While cohesin function in mitosis and DNA repair mechanisms is well established, it is clear that it is involved in many other aspects of genome structure. Kagey et al. recently found cohesin bound to 43,687 sites in human ES cells, but only a fraction of these sites (24,741) overlapped with CTCF occupancy (41). The rest were located mostly at enhancers and core promoter regions of active genes and were associated with the binding of mediator complex subunits. Mediator is a transcriptional coactivator complex that associates with the C-terminal domain repeats of RNA polymerase II (58, 59). 3C experiments showed that these cohesin-bound regions interacted, bridging enhancer regions and core promoters (41). However, one difference observed between the CTCF/cohesin sites and the mediator sites was that the cohesin-loading factor Nipb1 was mostly present at the mediator sites and not at the CTCF sites. Preliminary ChIP experiments did not find the mediator subunit Med12 at MHC-II insulators or core promoters (data not shown). Thus, MHC-II insulator interactions are not similar to cohesin binding regions that use mediator for their function.

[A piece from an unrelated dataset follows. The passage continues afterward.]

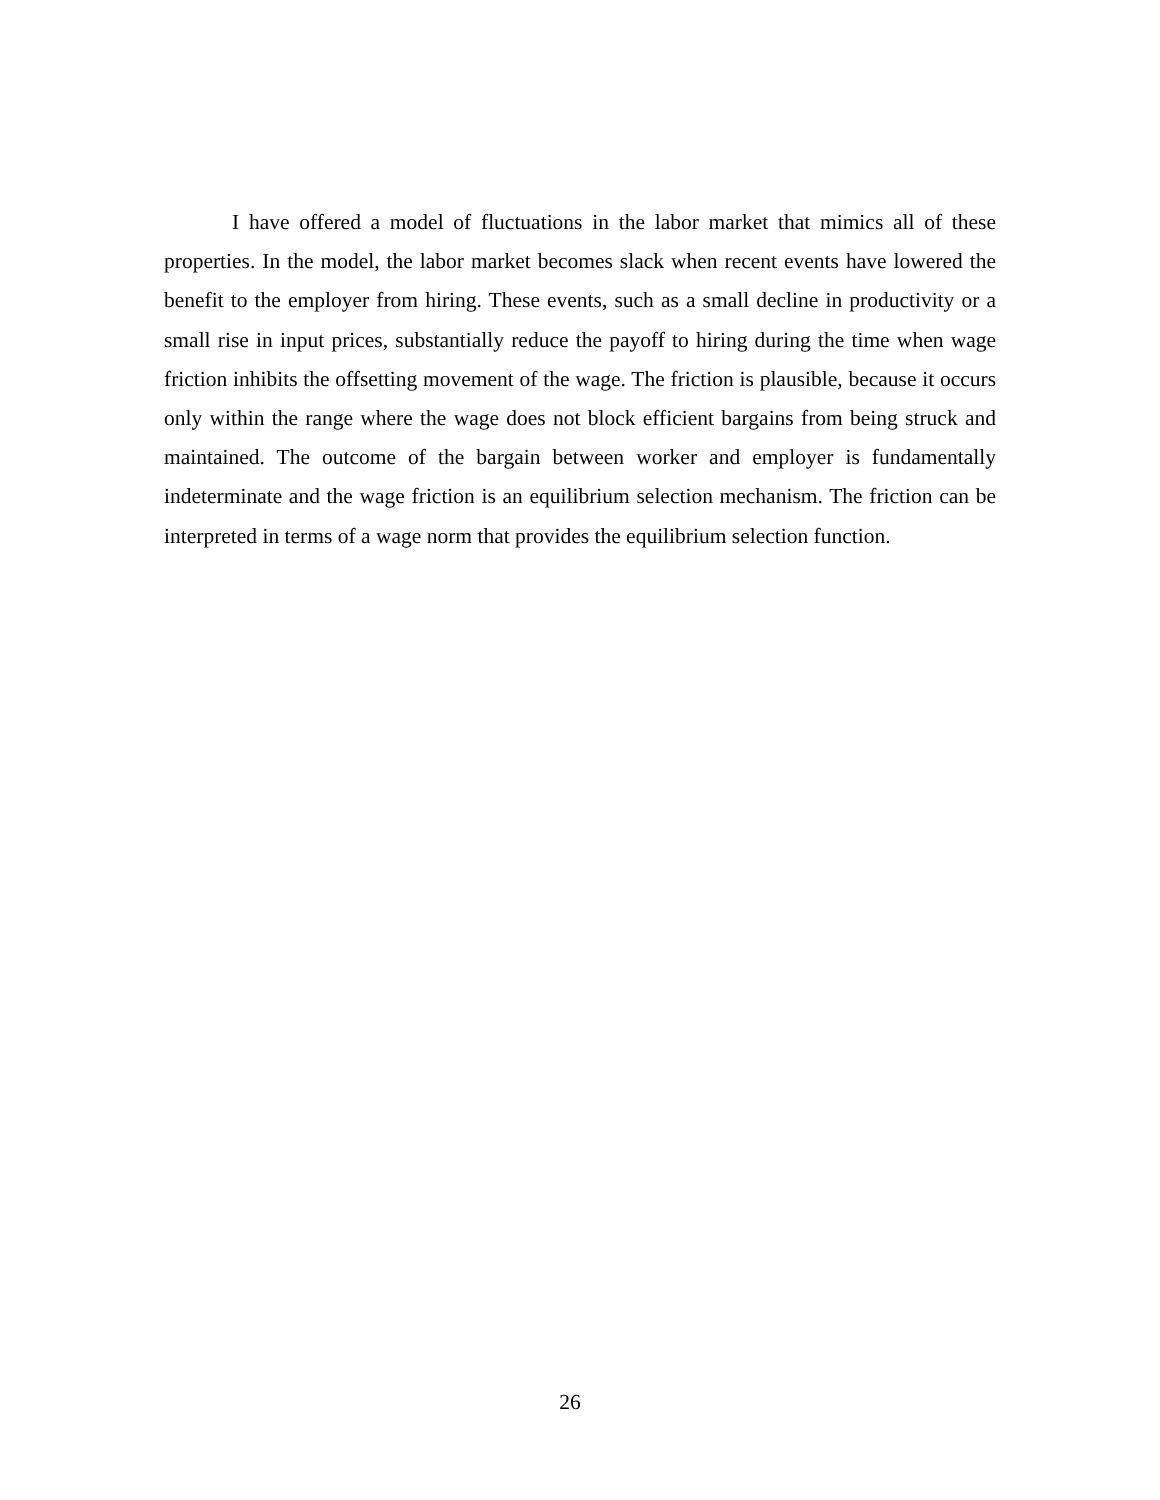I have offered a model of fluctuations in the labor market that mimics all of these properties. In the model, the labor market becomes slack when recent events have lowered the benefit to the employer from hiring. These events, such as a small decline in productivity or a small rise in input prices, substantially reduce the payoff to hiring during the time when wage friction inhibits the offsetting movement of the wage. The friction is plausible, because it occurs only within the range where the wage does not block efficient bargains from being struck and maintained. The outcome of the bargain between worker and employer is fundamentally indeterminate and the wage friction is an equilibrium selection mechanism. The friction can be interpreted in terms of a wage norm that provides the equilibrium selection function.
26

In summary, we present a novel role for cohesin in regulating the expression of MHC-II genes by stabilizing interactions between distant CTCF-bound MHC-II insulators and MHC-II promoter proximal regulatory sequences when the genes are actively expressed. It is likely that cohesin carries out this function by encircling the DNAs associated with the loop that is formed between these regions.